Alphabet’s recent headlines are a mixed bag, but the positives dominate. The $385 price target upgrade from Citizens and 30%+ cloud growth in Q3 validate its AI monetization strategy. Partnerships with Samsung and TotalEnergies, plus the $4.75B Intersect Power acquisition, show Alphabet isn’t just talking about sustainability—it’s building infrastructure to back it.
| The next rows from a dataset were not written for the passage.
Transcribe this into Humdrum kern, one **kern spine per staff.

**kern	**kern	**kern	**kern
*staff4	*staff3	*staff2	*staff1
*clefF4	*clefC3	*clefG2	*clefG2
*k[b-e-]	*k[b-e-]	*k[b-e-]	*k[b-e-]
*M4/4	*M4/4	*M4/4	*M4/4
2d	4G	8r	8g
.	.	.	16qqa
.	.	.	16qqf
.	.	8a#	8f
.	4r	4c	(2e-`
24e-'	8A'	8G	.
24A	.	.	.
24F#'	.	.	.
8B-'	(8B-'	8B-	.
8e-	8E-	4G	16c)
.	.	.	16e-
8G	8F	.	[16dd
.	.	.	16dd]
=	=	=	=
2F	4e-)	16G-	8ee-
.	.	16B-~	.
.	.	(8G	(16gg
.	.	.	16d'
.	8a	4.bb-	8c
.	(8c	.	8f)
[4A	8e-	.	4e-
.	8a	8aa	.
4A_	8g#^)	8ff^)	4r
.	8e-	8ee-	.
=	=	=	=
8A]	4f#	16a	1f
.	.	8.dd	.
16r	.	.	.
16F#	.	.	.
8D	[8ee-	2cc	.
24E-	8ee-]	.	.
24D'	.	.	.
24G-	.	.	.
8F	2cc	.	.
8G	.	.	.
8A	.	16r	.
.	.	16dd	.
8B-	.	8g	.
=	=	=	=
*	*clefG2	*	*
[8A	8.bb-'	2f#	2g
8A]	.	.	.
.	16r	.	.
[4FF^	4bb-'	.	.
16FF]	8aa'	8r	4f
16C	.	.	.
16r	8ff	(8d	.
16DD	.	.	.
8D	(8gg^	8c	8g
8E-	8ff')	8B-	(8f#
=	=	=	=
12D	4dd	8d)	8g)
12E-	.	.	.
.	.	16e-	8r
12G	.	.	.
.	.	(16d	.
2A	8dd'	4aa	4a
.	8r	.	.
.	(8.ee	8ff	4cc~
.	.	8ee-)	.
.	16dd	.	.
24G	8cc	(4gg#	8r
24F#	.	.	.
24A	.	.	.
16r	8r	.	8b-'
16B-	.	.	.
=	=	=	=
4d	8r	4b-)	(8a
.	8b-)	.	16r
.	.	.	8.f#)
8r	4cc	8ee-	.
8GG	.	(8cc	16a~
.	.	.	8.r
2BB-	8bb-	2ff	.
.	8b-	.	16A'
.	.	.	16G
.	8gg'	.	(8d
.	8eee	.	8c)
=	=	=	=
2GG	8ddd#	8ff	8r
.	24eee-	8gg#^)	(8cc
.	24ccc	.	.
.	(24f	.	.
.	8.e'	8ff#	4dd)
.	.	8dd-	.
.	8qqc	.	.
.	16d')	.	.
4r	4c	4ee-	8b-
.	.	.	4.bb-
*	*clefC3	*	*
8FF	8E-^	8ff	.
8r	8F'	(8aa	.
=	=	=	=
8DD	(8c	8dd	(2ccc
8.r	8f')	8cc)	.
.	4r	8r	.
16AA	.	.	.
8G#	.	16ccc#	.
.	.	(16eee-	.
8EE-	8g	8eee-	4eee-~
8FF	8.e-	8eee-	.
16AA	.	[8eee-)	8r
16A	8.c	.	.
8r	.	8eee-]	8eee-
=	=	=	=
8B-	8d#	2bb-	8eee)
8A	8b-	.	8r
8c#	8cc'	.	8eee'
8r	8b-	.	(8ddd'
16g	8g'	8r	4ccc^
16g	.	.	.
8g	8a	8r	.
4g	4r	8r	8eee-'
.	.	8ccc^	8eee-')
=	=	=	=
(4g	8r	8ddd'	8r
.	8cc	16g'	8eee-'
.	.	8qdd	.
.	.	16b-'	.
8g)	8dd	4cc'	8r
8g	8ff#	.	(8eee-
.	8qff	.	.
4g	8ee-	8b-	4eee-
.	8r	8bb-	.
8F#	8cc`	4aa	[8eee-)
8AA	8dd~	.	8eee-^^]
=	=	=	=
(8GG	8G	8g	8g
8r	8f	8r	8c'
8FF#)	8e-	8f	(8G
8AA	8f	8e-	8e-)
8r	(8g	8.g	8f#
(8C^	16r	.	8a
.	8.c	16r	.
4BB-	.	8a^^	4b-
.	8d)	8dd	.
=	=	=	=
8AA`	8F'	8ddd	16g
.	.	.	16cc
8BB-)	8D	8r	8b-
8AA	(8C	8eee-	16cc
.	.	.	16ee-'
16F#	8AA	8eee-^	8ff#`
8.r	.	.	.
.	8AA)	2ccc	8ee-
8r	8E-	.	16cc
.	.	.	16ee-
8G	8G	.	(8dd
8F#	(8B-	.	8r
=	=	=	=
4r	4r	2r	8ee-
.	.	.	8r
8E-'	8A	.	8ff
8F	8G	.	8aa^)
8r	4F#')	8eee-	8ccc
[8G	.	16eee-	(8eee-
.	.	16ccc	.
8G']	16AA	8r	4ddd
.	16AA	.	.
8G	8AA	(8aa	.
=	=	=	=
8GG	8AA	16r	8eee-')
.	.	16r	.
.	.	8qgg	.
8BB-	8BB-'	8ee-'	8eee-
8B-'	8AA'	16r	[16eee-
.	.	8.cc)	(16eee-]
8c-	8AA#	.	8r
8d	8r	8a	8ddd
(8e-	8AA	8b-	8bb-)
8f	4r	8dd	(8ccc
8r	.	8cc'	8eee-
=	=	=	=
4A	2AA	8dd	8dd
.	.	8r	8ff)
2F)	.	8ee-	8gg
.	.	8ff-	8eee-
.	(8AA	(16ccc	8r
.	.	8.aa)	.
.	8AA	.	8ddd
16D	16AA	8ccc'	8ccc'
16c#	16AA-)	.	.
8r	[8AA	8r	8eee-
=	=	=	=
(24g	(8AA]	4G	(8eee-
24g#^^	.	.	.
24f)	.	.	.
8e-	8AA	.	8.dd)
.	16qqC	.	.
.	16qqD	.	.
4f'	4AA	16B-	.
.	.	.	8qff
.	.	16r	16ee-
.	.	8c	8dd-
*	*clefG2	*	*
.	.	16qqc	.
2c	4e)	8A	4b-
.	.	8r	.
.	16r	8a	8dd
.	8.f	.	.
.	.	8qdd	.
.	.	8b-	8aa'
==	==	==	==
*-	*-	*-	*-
However, the DOJ’s DEI probe and insider sales by Pichai/O’Toole add near-term noise. But given Berkshire’s $4B Q3 buy-in and the 32.2% 2026 stock forecast from analysts, these risks feel manageable. The market is pricing in execution, not regulatory or management hiccups.

Actionable Trades for TodayOptions Play: Buy the GOOG20260102C320 call (strike price $320, expiry Jan 2) if GOOG holds above $313.43. With the stock currently at $314.09, a close above $315.13 (30D resistance) would trigger a short-term breakout. Target $325.26 (Bollinger upper band) for 7.7% gains. For a longer play, the call offers more time to capture AI-driven momentum.Stock Play: Consider entries near $313.43 (middle Bollinger band) with a stop-loss below $312.20 (intraday low). If the stock breaks $315.39 (intraday high), target $320–$325. A bullish call spread using GOOG20260102C320 and could cap risk while riding the AI wave.Volatility on the Horizon

Alphabet’s options market is a ticking clock. With 12.2% implied volatility and a 90% probability of trading between $408–$470 by early 2026, the next 72 hours will test whether the $320 call wall holds. If it does, this could be the spark for a $5 trillion market cap run. But if the stock falters below $313.43, watch for a pullback to the 200D MA at $217.66—though that feels unlikely given the institutional buying.

Bottom line: GOOG’s options and fundamentals are aligned for a breakout. The question isn’t if AI will drive growth—it’s how fast.